Sebelius tried unsuccessfully to expand health coverage in the state through higher cigarette taxes. Still, under her watch, Kansas has added tens of thousands of low-income children to state health programs.

In New Jersey, anyone under $80K gets added to the state-health programs. Is that what the Washington Post considers "low-income". They don't say...

Additionally, as governor, Sebelius was quite Obama-like when it came to the private sector:

Sebelius rejected the sale of Blue Cross and Blue Shield of Kansas to an Indiana company, citing the prospect of higher premiums.

The prospect. That allows her to block a sale. That's a great excuse for asserting executive power; expect it to be seen often. There's also a prospect the world may end tomorrow, incidentally...

What else makes her a perfect fit for the Obama administration?

Although she lacks Washington experience, Sebelius is a veteran politician who learned the craft from her father, John J. Gilligan, and later her father-in-law, Keith Sebelius, a Kansas Republican who spent more than a decade in Congress. Kathleen Sebelius, a graduate of Trinity College in Washington, served eight years in the state legislature and was once a lobbyist for the Kansas Trial Lawyers Association.

She'a a neophyte, she's a legacy, she's an ex-lobbyist. Like most of Obama's appointees.

And what kind of a department is this naive waif taking over?

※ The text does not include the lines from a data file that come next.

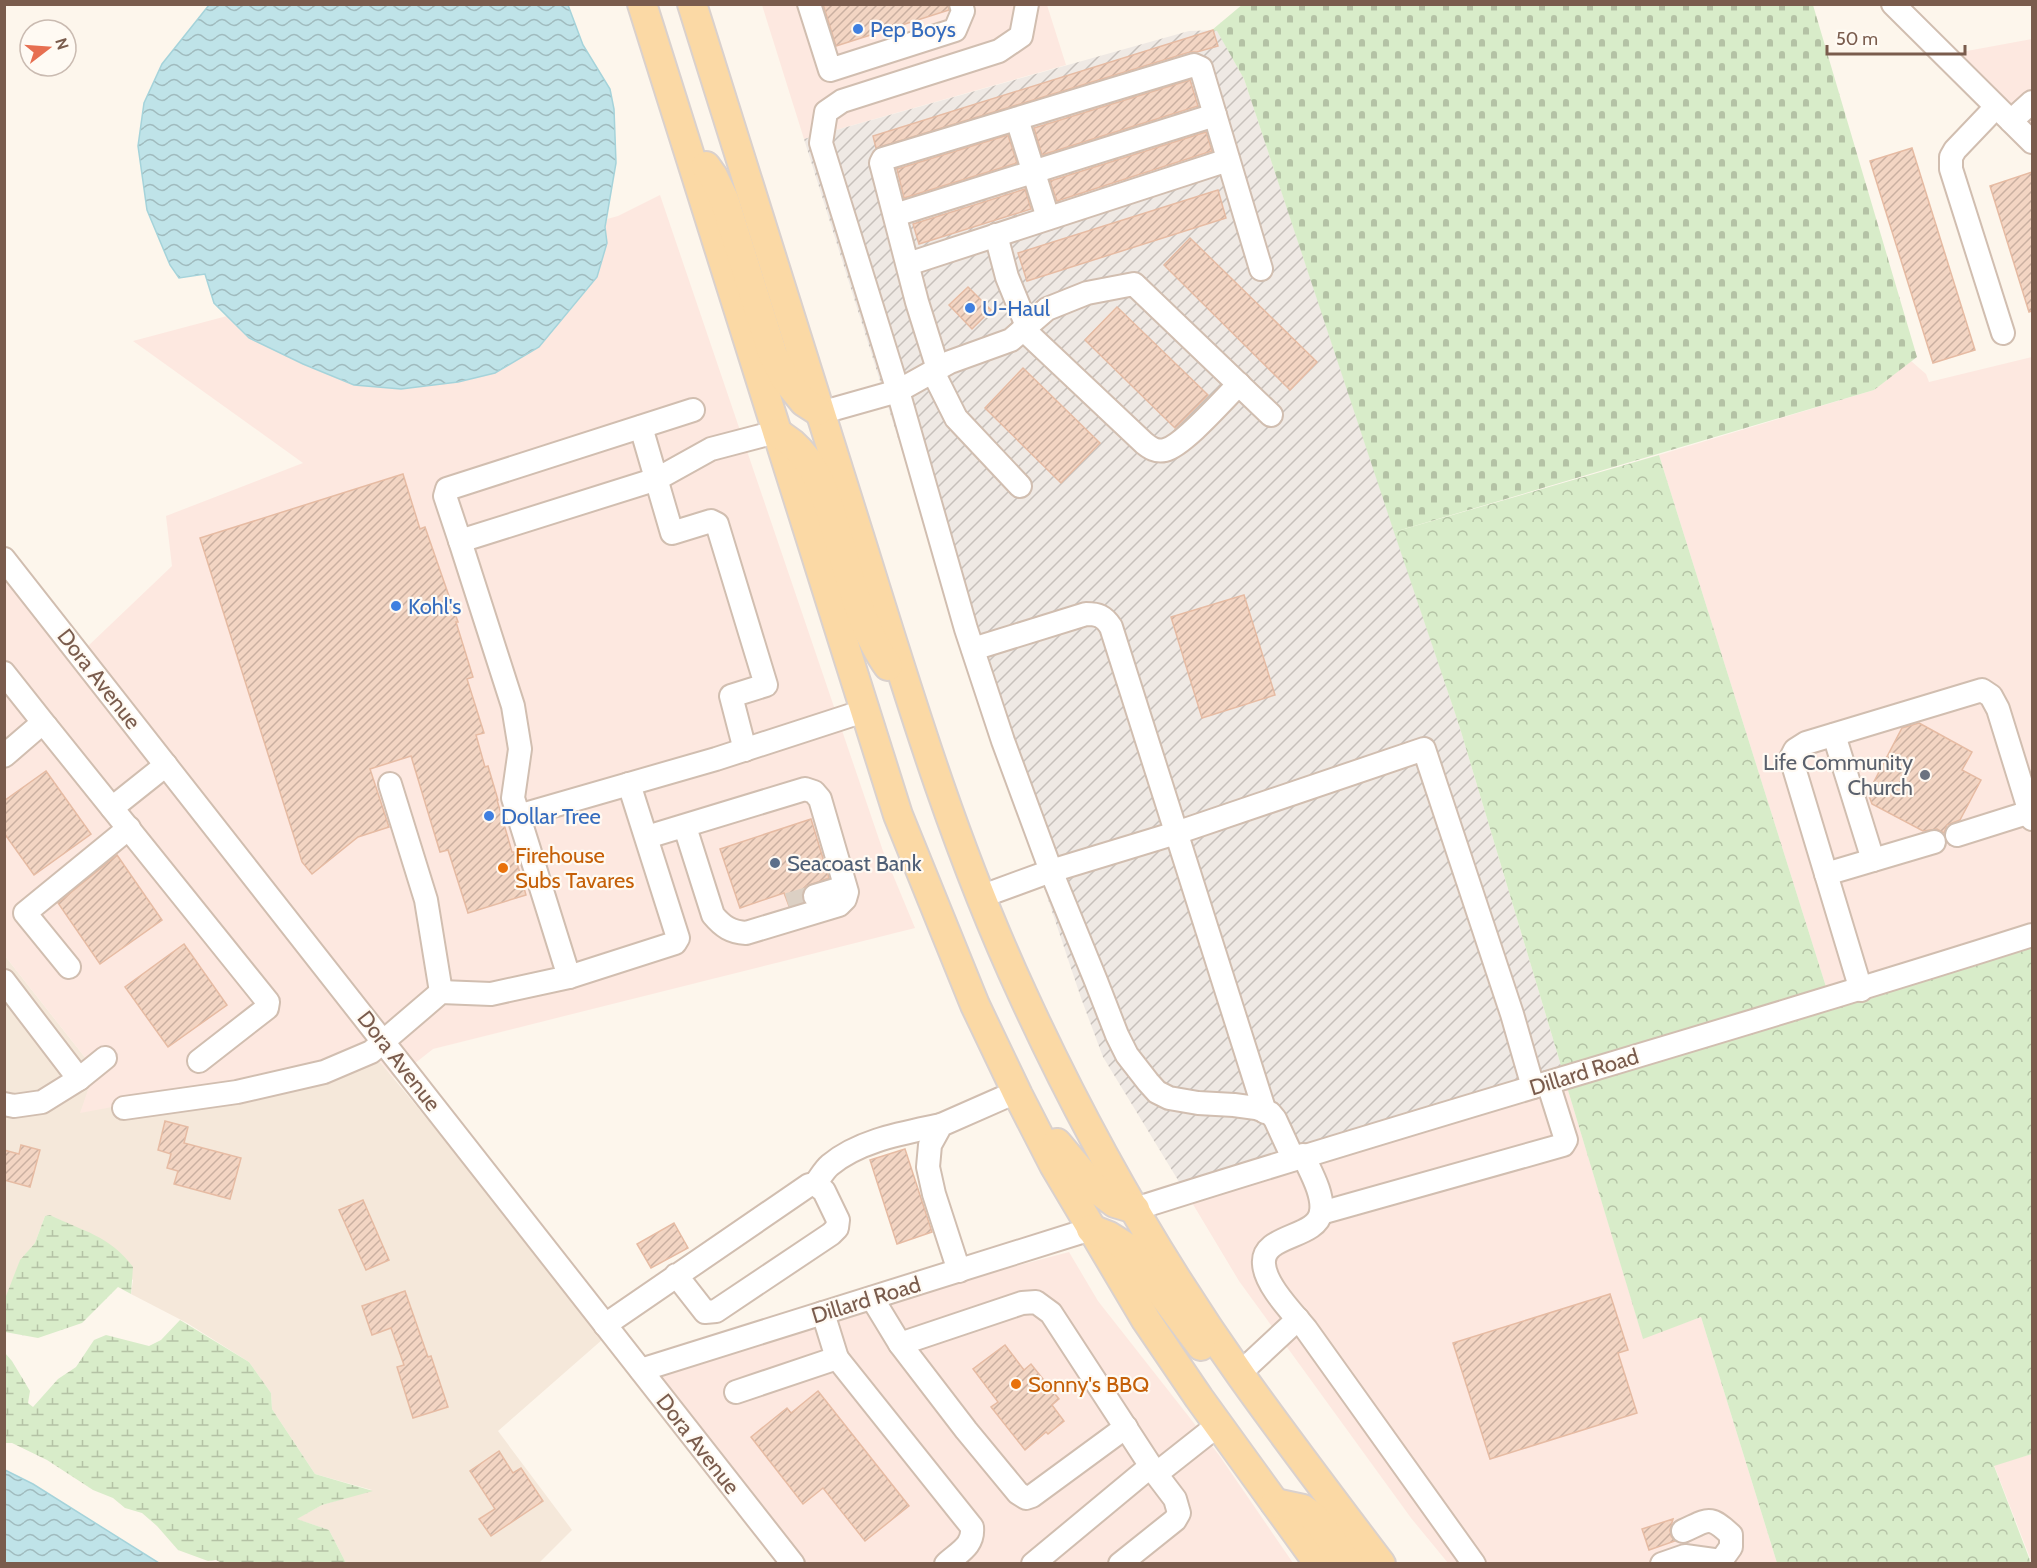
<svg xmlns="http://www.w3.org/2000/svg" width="2037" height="1568" viewBox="0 0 2037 1568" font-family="Cabin,sans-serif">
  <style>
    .residential { fill: #f5e8da }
    .commercial { fill: #fde8e0 }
    .industrial { fill: url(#industrial-furrows) }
    .forest { fill: url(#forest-crowns) }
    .wetland { fill: url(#wetland-marsh) }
    .cemetery { fill: url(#cemetery-stones) }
    .water { fill: url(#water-waves); stroke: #a5d3da; stroke-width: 1.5 }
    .building { fill: url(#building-hatch); stroke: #e6bba3; stroke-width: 1.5 }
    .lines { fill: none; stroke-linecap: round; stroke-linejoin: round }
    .minor-tunnel { stroke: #dcd0c4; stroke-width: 22; stroke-dasharray: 22 11; stroke-linecap: butt }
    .minor-casing { stroke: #d1beb0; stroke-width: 26 }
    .major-casing { stroke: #dad1cd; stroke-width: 32 }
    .minor { stroke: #fff; stroke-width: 22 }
    .major { stroke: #fbd9a5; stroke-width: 28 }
    .shop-dot { fill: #3f7fe0; stroke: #fffaf3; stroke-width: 2 }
    .worship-dot { fill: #6b7280; stroke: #fffaf3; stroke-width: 2 }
    .service-dot { fill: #5c6f8a; stroke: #fffaf3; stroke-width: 2 }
    .food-dot { fill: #e8710a; stroke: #fffaf3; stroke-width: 2 }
    .labels { text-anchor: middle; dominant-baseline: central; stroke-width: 4.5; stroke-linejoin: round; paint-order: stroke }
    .shop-label { font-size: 22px; fill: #366cbe; stroke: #fffaf3; text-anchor: start }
    .street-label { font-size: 22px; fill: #7a5c4d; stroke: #fffaf3 }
    .worship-label { font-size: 22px; fill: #5b616d; stroke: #fffaf3; text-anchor: end }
    .food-label { font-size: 22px; fill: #c56008; stroke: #fffaf3; text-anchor: start }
    .service-label { font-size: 22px; fill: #4e5e75; stroke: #fffaf3; text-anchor: start }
  </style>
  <defs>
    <pattern id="industrial-furrows" width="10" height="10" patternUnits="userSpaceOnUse" patternTransform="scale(1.5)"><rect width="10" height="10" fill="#efe9e4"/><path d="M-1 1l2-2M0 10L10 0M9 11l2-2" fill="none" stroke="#c7c0bb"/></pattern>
    <pattern id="forest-crowns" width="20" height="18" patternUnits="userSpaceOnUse" patternTransform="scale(1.5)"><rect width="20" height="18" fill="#d8ecc9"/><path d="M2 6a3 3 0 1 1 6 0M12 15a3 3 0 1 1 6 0" fill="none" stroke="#b4c2a5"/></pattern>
    <pattern id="wetland-marsh" width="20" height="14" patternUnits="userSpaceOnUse" patternTransform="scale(1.5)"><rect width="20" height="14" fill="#d8ecc9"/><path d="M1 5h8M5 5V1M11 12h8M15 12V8" fill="none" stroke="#b4c2a5"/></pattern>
    <pattern id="cemetery-stones" width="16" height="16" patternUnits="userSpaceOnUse" patternTransform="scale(1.5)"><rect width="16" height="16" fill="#d8ecc9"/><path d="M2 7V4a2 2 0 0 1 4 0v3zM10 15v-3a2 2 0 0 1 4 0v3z" fill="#b4c2a5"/></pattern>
    <pattern id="water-waves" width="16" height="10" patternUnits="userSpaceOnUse" patternTransform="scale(1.5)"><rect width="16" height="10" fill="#bfe3e8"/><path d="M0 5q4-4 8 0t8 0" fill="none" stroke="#a0bbbe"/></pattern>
    <pattern id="building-hatch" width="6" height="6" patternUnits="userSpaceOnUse" patternTransform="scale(1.5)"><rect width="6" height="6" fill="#f3d5c3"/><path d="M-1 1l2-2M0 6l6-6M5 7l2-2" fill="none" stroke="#cab0a1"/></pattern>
  </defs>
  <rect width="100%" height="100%" fill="#fdf6ec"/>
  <polygon class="residential" points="5,956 95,1070 81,1112 367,1050 380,1062 482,1185 603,1339 498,1431 572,1530 539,1563 346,1563 329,1530 296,1519 322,1505 372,1490 315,1474 272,1409 271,1393 249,1362 187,1323 131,1294 133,1280 74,1227 50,1215 45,1216 35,1243 20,1261 7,1296 5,1323"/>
  <g class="commercial">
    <polygon points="762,5 1047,5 1066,65 804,139"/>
    <polygon points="2032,39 2032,128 1956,53"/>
    <polygon points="660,195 883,851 915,928 433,1049 414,1064 87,647 172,566 166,516 303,463 133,341 227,316 249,338 597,277 607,243 605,227 607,219 618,216"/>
    <polygon points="2032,357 2032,924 1827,990 1659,455 1874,390 1911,361 1926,374 1929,382"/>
    <polygon points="4,576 397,1076 394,1078 380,1062 366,1050 326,1076 161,1098 80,1113 95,1070 5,956"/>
    <polygon points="1567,1087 1643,1338 1701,1317 1777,1563 1448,1563 1411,1518 1239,1281 1191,1201"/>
    <polygon points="1069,1252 1098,1301 1219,1455 1293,1563 806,1563 658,1375 948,1284"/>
    <polygon points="2032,1454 2032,1563 1994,1465"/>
  </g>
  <polygon class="industrial" points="1217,30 1244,79 1459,725 1562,1069 1181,1185 1103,1057 1081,998 962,642 804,139 1189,31"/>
  <g class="forest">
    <polygon points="1659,455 1827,990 1562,1069 1459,725 1394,532"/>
    <polygon points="2032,945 2032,1454 1994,1466 2031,1563 1777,1563 1701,1317 1643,1339 1567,1087"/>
  </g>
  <g class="wetland">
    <path d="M50 1215C84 1232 109 1235 133 1267L131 1294 118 1287 82 1323 38 1338 5 1332 6 1296 20 1260 35 1243 45 1216Z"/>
    <polygon points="180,1320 249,1362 271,1393 272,1409 315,1474 373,1491 322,1505 297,1519 329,1530 346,1563 224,1564 216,1560 208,1561 178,1550 157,1526 142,1513 125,1508 113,1498 93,1490 47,1460 12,1443 5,1443 5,1353 12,1361 30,1391 28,1403 33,1407 58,1379 76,1367 94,1340 106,1335 149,1346 161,1340"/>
  </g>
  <polygon class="cemetery" points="1243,4 1813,5 1917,357 1874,390 1394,532 1244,79 1217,31 1212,30"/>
  <g class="water">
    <polygon points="209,5 568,5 583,45 610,89 614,109 616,163 605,227 607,243 597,277 539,347 495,373 458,382 401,389 354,385 303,364 249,338 214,303 205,274 179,278 170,265 147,210 138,146 144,103 162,64"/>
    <polygon points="5,1470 33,1484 159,1563 5,1563"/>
  </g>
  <g class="building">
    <polygon points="823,4 948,4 949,10 836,46"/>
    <polygon points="1213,30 1218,46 1197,52 1190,52 876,148 873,136"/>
    <polygon points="1190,80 1198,106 1042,155 1034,128"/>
    <polygon points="1206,132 1212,151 1057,201 1050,181"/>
    <polygon points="1008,135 1017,163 904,198 897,169"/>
    <polygon points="1912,148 1975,350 1933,363 1870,161"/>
    <polygon points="2032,172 2032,311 2029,312 1990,186"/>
    <polygon points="1025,189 1031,209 919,244 913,224"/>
    <polygon points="1218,190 1226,218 1027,281 1018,253"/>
    <polygon points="1190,238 1317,362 1290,390 1164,265"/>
    <polygon points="968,287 991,310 972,329 949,305"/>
    <polygon points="1117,307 1208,395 1175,428 1085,340"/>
    <polygon points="1023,368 1100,443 1061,483 985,408"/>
    <polygon points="403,474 420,529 425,527 458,622 456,622 473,677 467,679 484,733 476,735 485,767 488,766 498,800 497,800 512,852 514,852 526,895 468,913 448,850 440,852 411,756 370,769 389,827 358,837 312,874 302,862 200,538"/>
    <polygon points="1244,595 1275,695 1202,718 1171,617"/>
    <polygon points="1919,723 1972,752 1962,770 1981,780 1960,820 1947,825 1944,833 1937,829 1923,831 1872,804 1868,793 1902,728"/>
    <polygon points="46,771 91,834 34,875 4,833 4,801"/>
    <polygon points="811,819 829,878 806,886 802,893 803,902 789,906 784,893 740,908 720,849"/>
    <polygon points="117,855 162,920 100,964 58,903"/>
    <polygon points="184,944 227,1005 168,1047 125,987"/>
    <polygon points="165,1121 188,1127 184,1143 241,1158 230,1199 174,1184 178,1171 167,1168 171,1154 158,1150"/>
    <polygon points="21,1145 40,1150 30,1187 4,1180 4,1150 19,1154"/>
    <polygon points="905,1149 932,1232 897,1244 870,1160"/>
    <polygon points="363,1200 389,1260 366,1270 339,1210"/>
    <polygon points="674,1223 688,1248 651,1268 637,1244"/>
    <polygon points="405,1291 428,1357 431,1356 448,1407 413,1418 397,1367 404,1365 391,1328 372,1335 362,1306"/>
    <polygon points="1610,1294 1628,1350 1618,1353 1637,1413 1490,1459 1453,1343"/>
    <polygon points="1005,1345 1024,1370 1031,1364 1059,1399 1052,1405 1064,1421 1048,1434 1046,1432 1025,1450 991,1407 998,1402 973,1369"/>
    <polygon points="818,1391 909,1506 865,1541 823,1488 803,1504 751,1437 787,1408 791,1413"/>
    <polygon points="499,1451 513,1473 521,1468 543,1501 491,1536 479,1519 495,1509 470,1471"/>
    <polygon points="1673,1519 1670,1530 1671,1536 1675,1541 1649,1550 1642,1529"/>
  </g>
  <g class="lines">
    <polyline class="minor-tunnel" points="788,904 815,896"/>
    <g class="minor-casing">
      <g id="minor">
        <polyline points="809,4 830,70 955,30 963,11 961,4"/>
        <polyline points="1027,4 1021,36 999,51 842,101 826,112 821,143 898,391 966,629 1003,741 1051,871 1096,981 1117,1035 1127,1055 1148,1082 1157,1092 1169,1098 1198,1103 1234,1105 1256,1108 1270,1113 1275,1119 1293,1158"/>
        <polyline points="1893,4 2032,142"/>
        <polyline points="1996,107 1955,150 1951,157 1951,169 2003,333"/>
        <polyline points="1017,119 1048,218"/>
        <polyline points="2011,121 2032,102"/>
        <polyline points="895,215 1215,115"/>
        <polyline points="996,235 1007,277 1027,326"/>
        <polyline points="908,264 1228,160"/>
        <path d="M1023 329 1144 443C1150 448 1156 452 1165 450 1183 446 1224 399 1239 384"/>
        <polyline points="938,369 917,302 881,163 883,159 1194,65 1201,68 1261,269"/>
        <polyline points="933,372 956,418 1020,486"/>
        <polyline points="820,413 898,391 950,362 1011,340 1047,309 1087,293 1134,284 1271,415"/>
        <polyline points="641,427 672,533 711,521 717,524 766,685 731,696 745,750"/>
        <polyline points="460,541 445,496 447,489 693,410"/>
        <polyline points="4,559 793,1564"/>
        <path d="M973 649 1086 614C1098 614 1104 616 1111 627L1265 1112"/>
        <polyline points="4,673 46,726"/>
        <polyline points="1834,735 1873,860"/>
        <polyline points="4,756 40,725 46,726 268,1002 267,1008 199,1061"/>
        <polyline points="390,784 426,900 441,992"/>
        <polyline points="112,808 166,765"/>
        <polyline points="518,816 716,759 864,711"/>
        <polyline points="1957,835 2030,812"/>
        <path d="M647 837 805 789 814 792 820 799 847 892 845 899 839 905 746 933C731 932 723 927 713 915L685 827"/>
        <polyline points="1826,874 1934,842"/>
        <polyline points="815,896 845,887"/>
        <polyline points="980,897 1051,871 1176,833 1424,749 1512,1014 1533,1087"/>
        <polyline points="69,967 25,913 129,828"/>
        <polyline points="569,977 675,943 678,938 629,784"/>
        <polyline points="4,981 79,1079"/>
        <polyline points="1861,990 1791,758 1795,750 1806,743 1982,690 1991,696 1998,709 2032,819"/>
        <polyline points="4,1104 14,1106 42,1102 79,1079 105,1058"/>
        <polyline points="124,1108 237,1092 324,1072 371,1052 441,992 491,994 569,977 513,798 520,749 513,706 460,541 657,479 711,449 776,432"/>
        <path d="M1303 1155C1310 1171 1324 1194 1321 1212 1317 1239 1261 1234 1264 1264 1265 1285 1293 1313 1306 1329L1474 1564"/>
        <path d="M815 1184C820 1178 824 1170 830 1165 860 1140 904 1133 941 1125"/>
        <path d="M1135 1209C1433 1114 1734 1030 2032 935"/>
        <polyline points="1321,1213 1563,1145 1566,1140 1548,1083"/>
        <polyline points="959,1271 934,1194 928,1167 930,1145 941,1125 1016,1092"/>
        <polyline points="872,1298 900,1344 1022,1303 1036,1302 1051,1313 1156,1474"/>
        <polyline points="605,1325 809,1185 815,1184 824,1191 838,1220 837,1228 831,1234 716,1311 705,1312 676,1275"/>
        <polyline points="900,1344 966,1430 1018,1493 1026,1498 1032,1496 1126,1427"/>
        <path d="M837 1358 972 1527C974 1546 959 1552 946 1564"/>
        <polyline points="641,1370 1091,1229"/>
        <polyline points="1240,1373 1298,1319"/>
        <polyline points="736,1392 837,1358 823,1313"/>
        <polyline points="1033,1564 1151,1466"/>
        <polyline points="1120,1564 1175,1520 1179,1513 1175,1499 1156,1474 1218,1425"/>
        <path d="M1662 1564 1685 1556 1721 1561 1731 1547V1535C1709 1514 1708 1520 1683 1531"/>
      </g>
    </g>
    <g class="major-casing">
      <g id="major">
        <polyline points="642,4 898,815 975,1005 1018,1095 1054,1165 1146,1320 1199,1398 1319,1564"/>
        <path d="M692 4C749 186 806 367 863 548 910 699 956 851 1023 995 1084 1128 1157 1257 1242 1377 1287 1440 1334 1502 1381 1564"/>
        <polyline points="706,166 713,176 724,199 773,355 786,380 804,402 818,411"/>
        <path d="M778 433C783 437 788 440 793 444 815 463 825 493 833 520 847 566 860 628 888 666"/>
        <polyline points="1057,1143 1094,1187 1115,1203 1135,1209"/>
        <polyline points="1091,1229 1109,1236 1128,1248 1201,1346"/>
        <polyline points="1275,1503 1303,1509 1315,1518 1349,1564"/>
      </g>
    </g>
    <use href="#minor" class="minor"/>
    <use href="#major" class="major"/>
  </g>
  <g class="shop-dot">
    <circle cx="858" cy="29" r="6"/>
    <circle cx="970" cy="308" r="6"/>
    <circle cx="396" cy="606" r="6"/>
    <circle cx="489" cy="816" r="6"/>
  </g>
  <circle class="worship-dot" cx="1925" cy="775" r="6"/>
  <circle class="service-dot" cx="775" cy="863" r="6"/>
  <g class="food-dot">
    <circle cx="503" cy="868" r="6"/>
    <circle cx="1016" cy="1384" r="6"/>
  </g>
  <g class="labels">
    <g class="shop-label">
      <text x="870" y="29">Pep Boys</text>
      <text x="982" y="308">U-Haul</text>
      <text x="408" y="606">Kohl's</text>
      <text x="501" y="816">Dollar Tree</text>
    </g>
    <g class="street-label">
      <text transform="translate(99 679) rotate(52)">Dora Avenue</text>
      <text transform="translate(399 1061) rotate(52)">Dora Avenue</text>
      <text transform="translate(1584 1072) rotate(-17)">Dillard Road</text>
      <text transform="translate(866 1300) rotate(-17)">Dillard Road</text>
      <text transform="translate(698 1444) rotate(52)">Dora Avenue</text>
    </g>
    <g class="worship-label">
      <text x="1913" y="762">Life Community<tspan x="1913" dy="25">Church</tspan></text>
    </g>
    <g class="food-label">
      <text x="515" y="855">Firehouse<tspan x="515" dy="25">Subs Tavares</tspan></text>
      <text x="1028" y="1384">Sonny's BBQ</text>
    </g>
    <g class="service-label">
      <text x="787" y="863">Seacoast Bank</text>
    </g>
  </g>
  <rect width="2037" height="1568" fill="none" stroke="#7a5c4d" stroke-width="12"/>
  <g transform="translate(48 48) rotate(73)"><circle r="28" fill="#fffaf3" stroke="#cabbb1" stroke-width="1.5"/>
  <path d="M0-4.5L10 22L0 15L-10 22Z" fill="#e76f51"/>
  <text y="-9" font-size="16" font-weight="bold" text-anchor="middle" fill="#7a5c4d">N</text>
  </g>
  <path d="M1827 45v9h138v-9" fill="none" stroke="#7a5c4d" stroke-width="3"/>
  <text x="1836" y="45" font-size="18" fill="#7a5c4d" stroke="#fffaf3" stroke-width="4.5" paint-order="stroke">50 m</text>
</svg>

Sebelius, 60, would inherit a sprawling department of 65,000 employees responsible for public health, food safety, scientific research, and the administration of the Medicare and Medicaid programs, which serve 90 million Americans. The solvency of the programs is yet another worry confronting the administration, which has vowed to take on entitlement reform. The department's budget, consumed largely by the two programs, exceeds $700 billion.

Not counting the $635 billion that Obama is planning to add in his new budget...

Confirmed or not, Sebelius' bona fides make her a train wreck waiting to happen. Oh, well, what's another wasted trillion dollars or so when you're spending other people's money ?

1 comment:

  1. Anonymous12:32:00 PM

    As a resident of Kansas, I would like to point out that many good health-related projects have come to fruition with Sebelius as Governor. Kansas State University has opened a BioSecurity Research Institute to ensure safety of our food supply. Sebelius also signed a bill authorizing the Johnson County Education Research Triangle, a partnership supporting bioscience research and education at existing and planned KU and Kansas State University facilities in the county.